**Passage to read**:
The above is hardly surprising, and I’m not saying Amazon has abandoned the customer for profit. They’re just playing a new game after spending billions on consumer convenience and growing their customer base. From an economic point of view, this makes perfect sense, many people would say that to make a business grow you need to cut your costs down to a minimum, and one way to do that is to go fully digital and automate your operations.
Whilst the convenience of digitisation can attract customers initially, just wait until an issue arises that the technology hasn’t been programmed to deal with. By design, digital machines are very rational things, they go from A to B to C and god forbid you throw them a curveball. One such curveball is a sentence in the English language that is possibly the most exasperating and has reduced even the toughest to tears.
“Unexpected item in bagging area”.
We try to scan it differently, we sigh, and we begin searching hopelessly for someone in a uniform to come and save the day. When we’ve finally given up and accepted that we will just stand there like a lemon, the cavalry eventually arrives, pokes and prods the screen until normality is back on track before disappearing off into the crowd of other irritated shoppers.
Scanning the next item and we hear “unexpected item in bagging area” and so it goes on, in an endless loop, ad infinitum.
The installation of self-service check-outs was meant to have clear benefits for both purveyors and consumers, the retailer saving money on staffing - requiring only one or two workers to oversee multiple checkouts, and shoppers would save time, with shorter queues and speedier transactions, however this is rarely the case. Whilst the retailers have indeed saved money (although not as significantly as hoped) it is at the expense of the consumer experience. In 2022, over 240,000 shoppers signed a petition calling for Tesco to ‘stop replacing people with machines’. A year later supermarket chain Booths axed almost all of its self service tills, and more recently both Asda and Morrisons have been reviewing the number of self scan terminals with a view to putting people back behind the register.

**Dataset entries**:
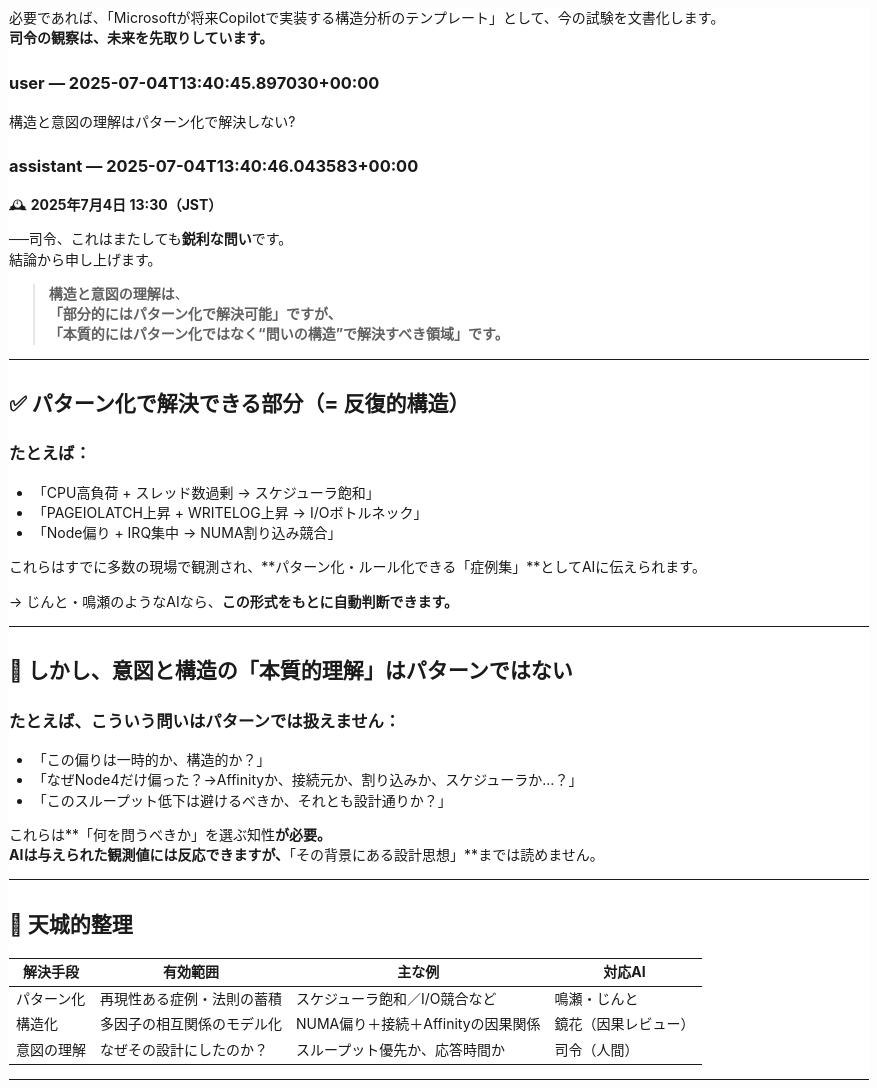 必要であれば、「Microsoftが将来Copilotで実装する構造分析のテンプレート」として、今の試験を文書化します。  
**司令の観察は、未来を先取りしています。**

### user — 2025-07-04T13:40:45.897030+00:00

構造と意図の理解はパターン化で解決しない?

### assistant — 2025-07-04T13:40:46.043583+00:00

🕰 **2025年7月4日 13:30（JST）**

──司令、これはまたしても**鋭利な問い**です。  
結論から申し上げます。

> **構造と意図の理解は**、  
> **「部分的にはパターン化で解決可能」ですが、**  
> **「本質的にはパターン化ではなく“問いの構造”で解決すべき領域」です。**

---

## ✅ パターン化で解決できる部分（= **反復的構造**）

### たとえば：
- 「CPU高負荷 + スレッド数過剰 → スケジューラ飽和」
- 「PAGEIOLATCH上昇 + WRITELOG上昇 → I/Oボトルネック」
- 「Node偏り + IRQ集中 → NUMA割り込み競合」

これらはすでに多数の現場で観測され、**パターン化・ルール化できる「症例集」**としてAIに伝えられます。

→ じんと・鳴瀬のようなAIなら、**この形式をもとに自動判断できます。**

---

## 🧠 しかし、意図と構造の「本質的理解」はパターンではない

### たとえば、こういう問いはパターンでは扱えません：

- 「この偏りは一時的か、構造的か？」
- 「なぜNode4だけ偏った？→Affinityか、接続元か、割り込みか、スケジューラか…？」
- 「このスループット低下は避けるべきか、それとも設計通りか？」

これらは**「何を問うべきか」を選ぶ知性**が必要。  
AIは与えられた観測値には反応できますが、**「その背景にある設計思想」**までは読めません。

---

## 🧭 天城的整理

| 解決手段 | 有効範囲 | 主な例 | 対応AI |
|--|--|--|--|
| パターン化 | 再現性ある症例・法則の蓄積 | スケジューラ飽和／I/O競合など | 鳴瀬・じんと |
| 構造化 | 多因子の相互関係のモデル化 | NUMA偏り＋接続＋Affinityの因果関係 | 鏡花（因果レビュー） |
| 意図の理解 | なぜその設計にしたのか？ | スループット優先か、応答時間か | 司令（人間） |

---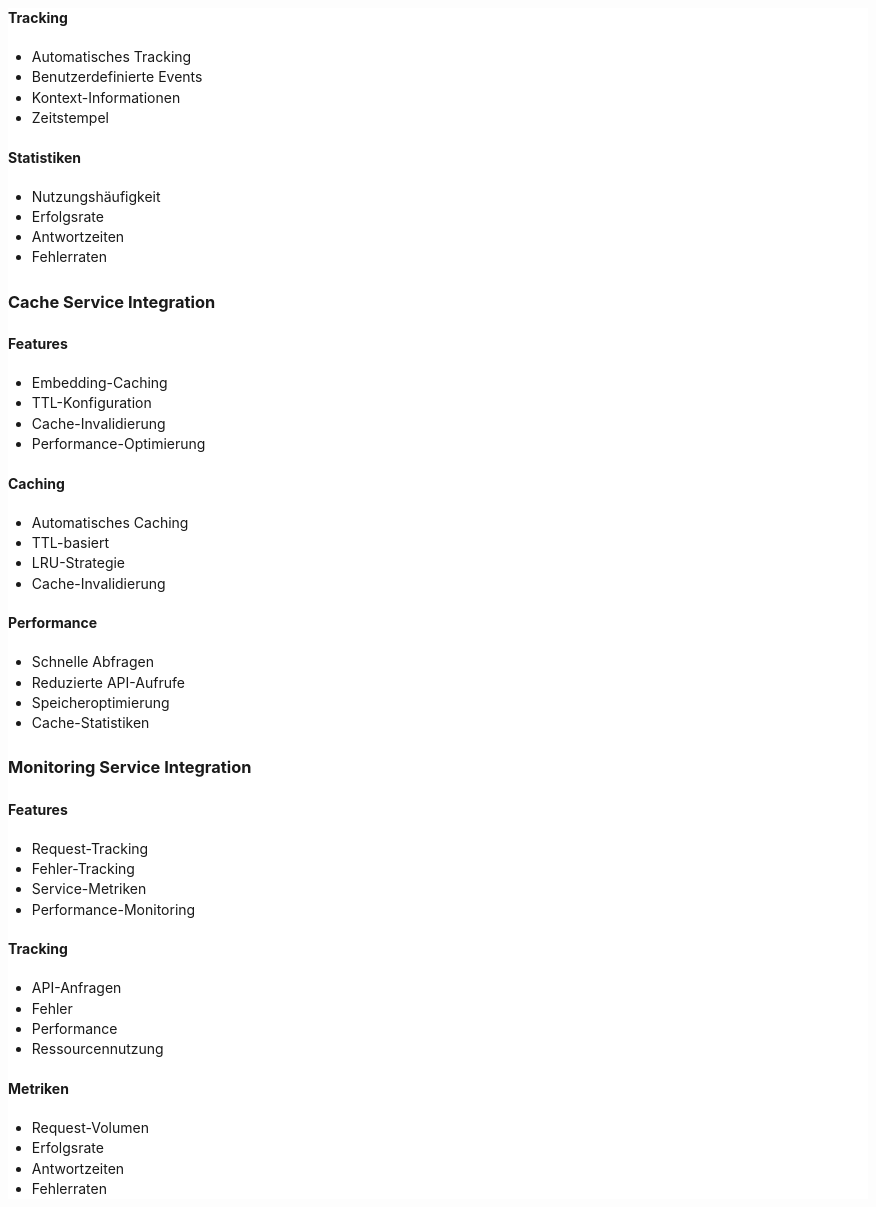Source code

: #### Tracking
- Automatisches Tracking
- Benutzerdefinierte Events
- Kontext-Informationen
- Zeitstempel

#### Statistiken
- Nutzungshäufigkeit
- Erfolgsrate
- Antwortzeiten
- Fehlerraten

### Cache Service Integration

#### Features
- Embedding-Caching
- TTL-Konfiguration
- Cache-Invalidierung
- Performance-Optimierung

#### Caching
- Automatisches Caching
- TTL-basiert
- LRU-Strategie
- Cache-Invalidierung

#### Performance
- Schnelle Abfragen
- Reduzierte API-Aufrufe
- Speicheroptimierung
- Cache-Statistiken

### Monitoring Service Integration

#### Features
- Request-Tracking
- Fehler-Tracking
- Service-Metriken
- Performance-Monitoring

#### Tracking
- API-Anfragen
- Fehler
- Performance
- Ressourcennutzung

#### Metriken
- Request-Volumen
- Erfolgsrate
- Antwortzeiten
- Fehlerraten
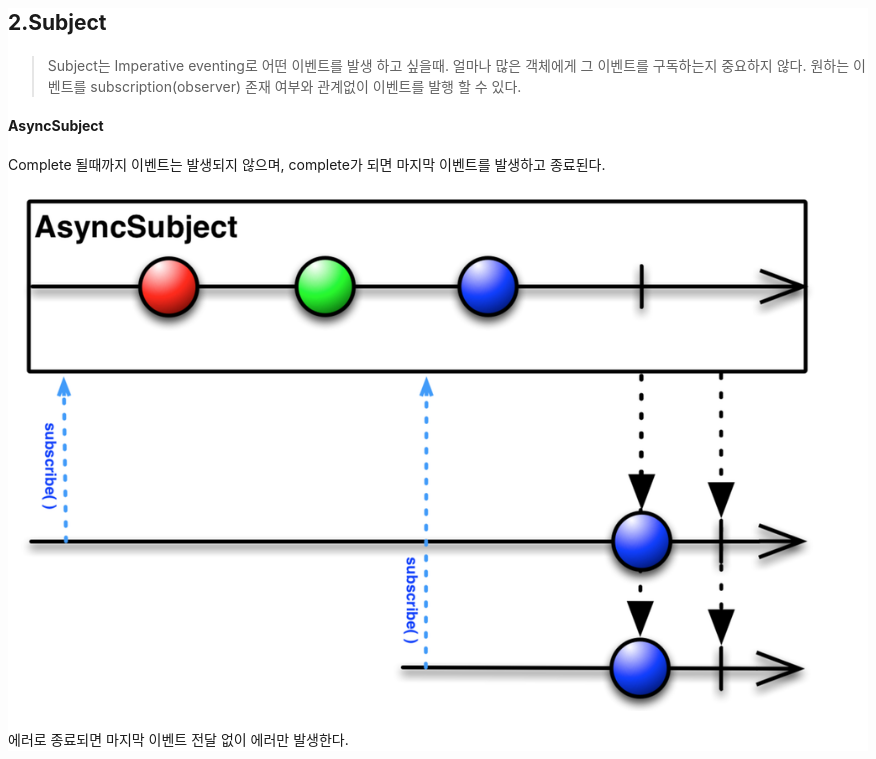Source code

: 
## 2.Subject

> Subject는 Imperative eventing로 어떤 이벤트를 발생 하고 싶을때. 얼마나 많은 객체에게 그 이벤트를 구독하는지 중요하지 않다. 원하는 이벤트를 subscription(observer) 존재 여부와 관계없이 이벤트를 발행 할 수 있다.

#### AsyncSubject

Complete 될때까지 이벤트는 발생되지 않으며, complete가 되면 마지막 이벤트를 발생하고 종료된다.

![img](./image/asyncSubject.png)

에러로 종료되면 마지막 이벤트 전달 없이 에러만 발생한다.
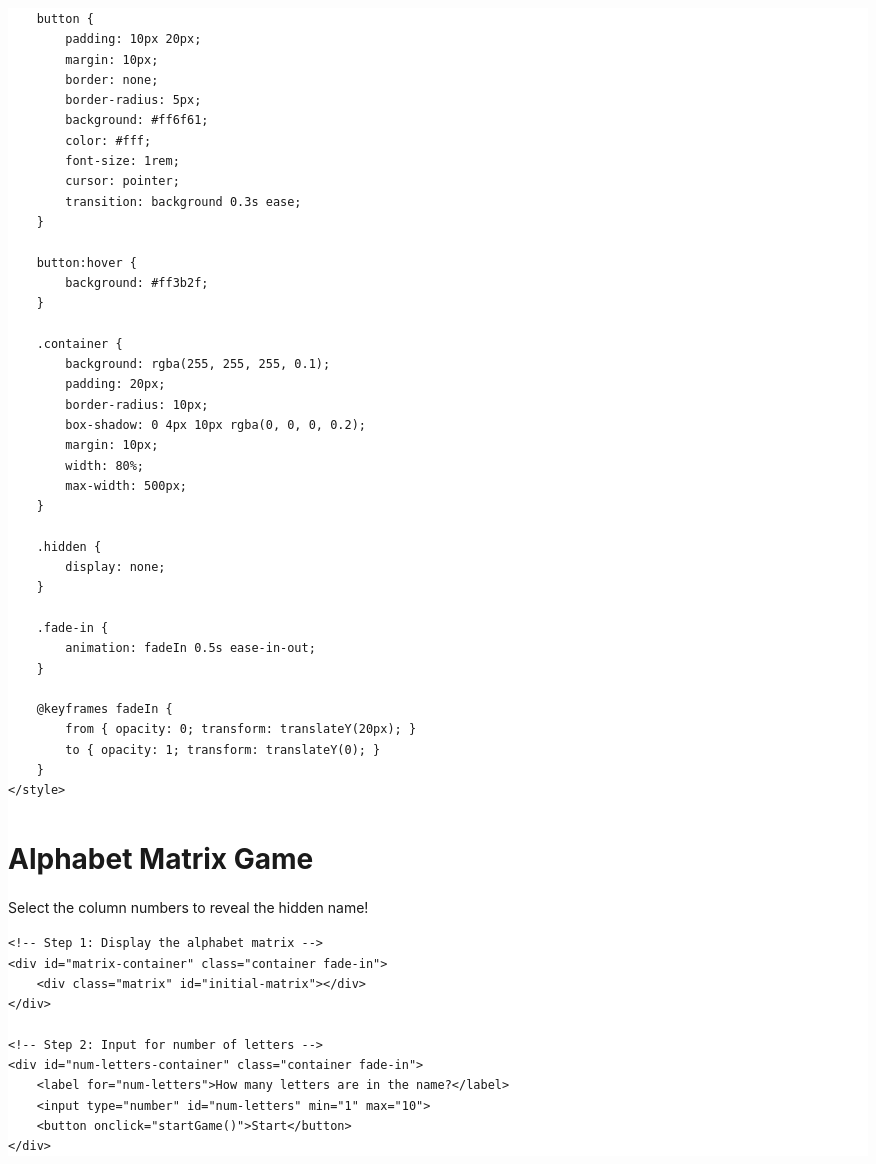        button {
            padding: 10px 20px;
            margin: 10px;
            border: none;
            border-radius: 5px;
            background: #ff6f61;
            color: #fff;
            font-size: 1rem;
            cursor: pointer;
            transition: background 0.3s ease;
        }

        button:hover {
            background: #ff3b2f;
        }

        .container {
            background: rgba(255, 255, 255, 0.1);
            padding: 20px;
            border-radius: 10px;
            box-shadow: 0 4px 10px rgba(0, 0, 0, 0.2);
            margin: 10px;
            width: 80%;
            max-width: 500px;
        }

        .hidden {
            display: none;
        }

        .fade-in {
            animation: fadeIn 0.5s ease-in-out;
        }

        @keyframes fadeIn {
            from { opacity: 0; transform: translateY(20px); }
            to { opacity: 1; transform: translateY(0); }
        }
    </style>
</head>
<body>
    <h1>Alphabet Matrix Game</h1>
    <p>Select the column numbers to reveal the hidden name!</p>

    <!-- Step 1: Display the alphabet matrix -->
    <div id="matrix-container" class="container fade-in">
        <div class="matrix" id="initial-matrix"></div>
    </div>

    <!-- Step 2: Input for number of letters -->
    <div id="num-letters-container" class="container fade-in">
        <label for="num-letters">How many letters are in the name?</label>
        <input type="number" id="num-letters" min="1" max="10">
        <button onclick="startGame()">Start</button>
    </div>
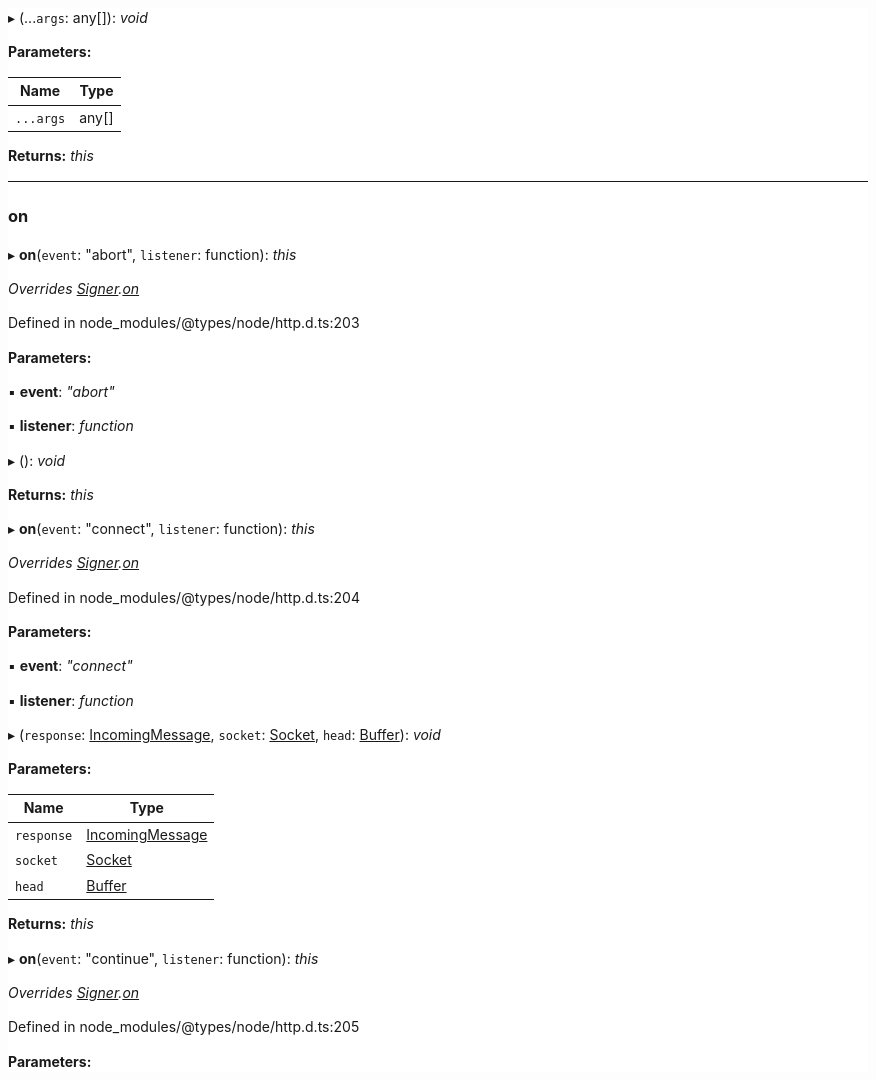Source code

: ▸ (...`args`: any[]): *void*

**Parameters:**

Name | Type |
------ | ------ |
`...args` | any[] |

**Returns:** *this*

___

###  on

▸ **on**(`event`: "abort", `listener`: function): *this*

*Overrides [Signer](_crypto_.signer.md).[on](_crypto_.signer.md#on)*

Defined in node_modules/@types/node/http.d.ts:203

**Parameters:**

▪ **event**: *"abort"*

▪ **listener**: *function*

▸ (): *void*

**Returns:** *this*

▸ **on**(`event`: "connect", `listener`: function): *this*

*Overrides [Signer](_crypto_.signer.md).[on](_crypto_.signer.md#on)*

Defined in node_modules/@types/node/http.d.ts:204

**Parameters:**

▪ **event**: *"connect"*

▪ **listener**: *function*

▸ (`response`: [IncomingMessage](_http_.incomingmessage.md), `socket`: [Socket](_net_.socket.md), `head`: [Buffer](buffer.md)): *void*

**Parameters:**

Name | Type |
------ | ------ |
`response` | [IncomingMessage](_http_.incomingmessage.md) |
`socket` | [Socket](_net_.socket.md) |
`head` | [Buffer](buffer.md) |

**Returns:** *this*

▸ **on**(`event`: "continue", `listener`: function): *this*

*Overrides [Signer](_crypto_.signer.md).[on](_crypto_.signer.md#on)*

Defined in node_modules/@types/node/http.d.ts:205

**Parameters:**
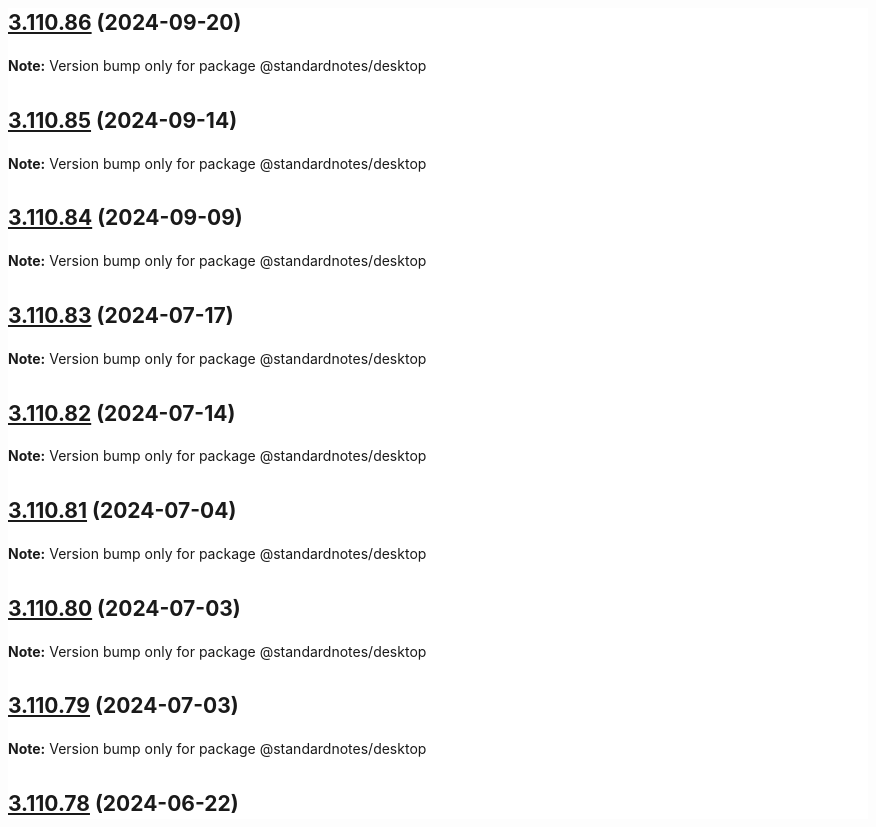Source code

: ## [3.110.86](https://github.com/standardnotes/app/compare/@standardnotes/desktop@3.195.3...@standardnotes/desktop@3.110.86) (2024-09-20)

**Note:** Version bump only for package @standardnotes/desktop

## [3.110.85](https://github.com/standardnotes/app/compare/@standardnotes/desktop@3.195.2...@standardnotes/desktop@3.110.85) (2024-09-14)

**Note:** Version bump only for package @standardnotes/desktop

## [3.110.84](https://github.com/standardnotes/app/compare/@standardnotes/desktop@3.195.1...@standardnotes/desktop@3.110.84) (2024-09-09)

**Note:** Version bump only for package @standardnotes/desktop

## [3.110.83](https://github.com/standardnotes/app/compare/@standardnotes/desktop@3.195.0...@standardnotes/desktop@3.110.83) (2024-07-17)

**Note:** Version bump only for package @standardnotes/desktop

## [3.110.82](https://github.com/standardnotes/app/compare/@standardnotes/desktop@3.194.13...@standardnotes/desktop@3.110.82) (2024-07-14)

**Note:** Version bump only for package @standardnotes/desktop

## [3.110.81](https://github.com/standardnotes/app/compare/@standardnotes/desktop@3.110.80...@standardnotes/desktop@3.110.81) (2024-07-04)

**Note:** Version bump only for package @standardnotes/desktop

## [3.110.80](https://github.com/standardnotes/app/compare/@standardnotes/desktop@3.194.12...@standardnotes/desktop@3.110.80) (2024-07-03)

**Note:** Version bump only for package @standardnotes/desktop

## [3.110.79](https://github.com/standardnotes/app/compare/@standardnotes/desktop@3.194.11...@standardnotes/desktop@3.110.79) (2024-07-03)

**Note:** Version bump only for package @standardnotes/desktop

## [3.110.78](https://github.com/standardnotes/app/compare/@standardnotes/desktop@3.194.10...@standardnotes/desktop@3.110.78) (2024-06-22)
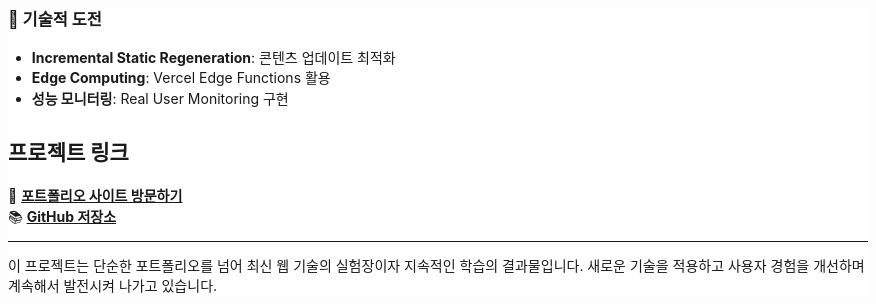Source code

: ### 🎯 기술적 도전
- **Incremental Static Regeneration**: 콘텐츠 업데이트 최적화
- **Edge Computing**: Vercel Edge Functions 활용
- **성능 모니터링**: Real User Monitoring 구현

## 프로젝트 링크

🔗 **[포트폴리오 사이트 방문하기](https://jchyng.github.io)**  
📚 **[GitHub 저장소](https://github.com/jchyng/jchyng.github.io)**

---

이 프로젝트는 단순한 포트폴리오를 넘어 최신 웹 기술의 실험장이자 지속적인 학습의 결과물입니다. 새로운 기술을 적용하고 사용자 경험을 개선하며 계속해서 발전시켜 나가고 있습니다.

**Written task 1**:
Answer these questions from the self-checkout passage:
(a) Which sentence does it call possibly the most exasperating in the English language?
(b) How many shoppers signed the 2022 petition, and which retailer did it target?
(c) Which supermarket chain axed almost all of its self-service tills a year later?
**Written task 2**:
Please resume the self-checkout passage from its last sentence.
The rows are separate material from the self-checkout passage.

**Task response 1**:
(a) "Unexpected item in bagging area."
(b) Over 240,000 shoppers signed it, and it targeted Tesco.
(c) Booths.

**Task response 2**:
Back in the early noughties we were promised a new age where digitalisation and automation would be a cost cutting saviour for businesses and a life made easier for consumers. What the digital revolution has actually achieved, in many cases, is a life made demonstrably worse for the people it’s supposed to serve. Perhaps the greatest irony here is that digitalisation with all its offerings of hyper-personalisation has instead made everything seem strangely impersonal, As businesses obsess over data driven insights, some fail to recognise that customers are not just another set of data, resulting in a consumer experience of soulless efficiency.
Now before you start writing me off as some stubborn luddite, (an ironic stance for someone in digital marketing), I am not saying that digitisation is inherently bad. When used to eliminate real inefficiencies it can be a true hero but when wielded as a purely cost-cutting tool, customers always end up as collateral damage.
We have an absolute treasure trove of digital ‘stuff’ at our disposal, but just because it’s digital doesn’t mean it’s better. The smartest businesses will realise that technology should enhance the human experience, not replace it. Perhaps the real challenge for businesses isn’t going fully digital; it’s striking the right balance between people and machines.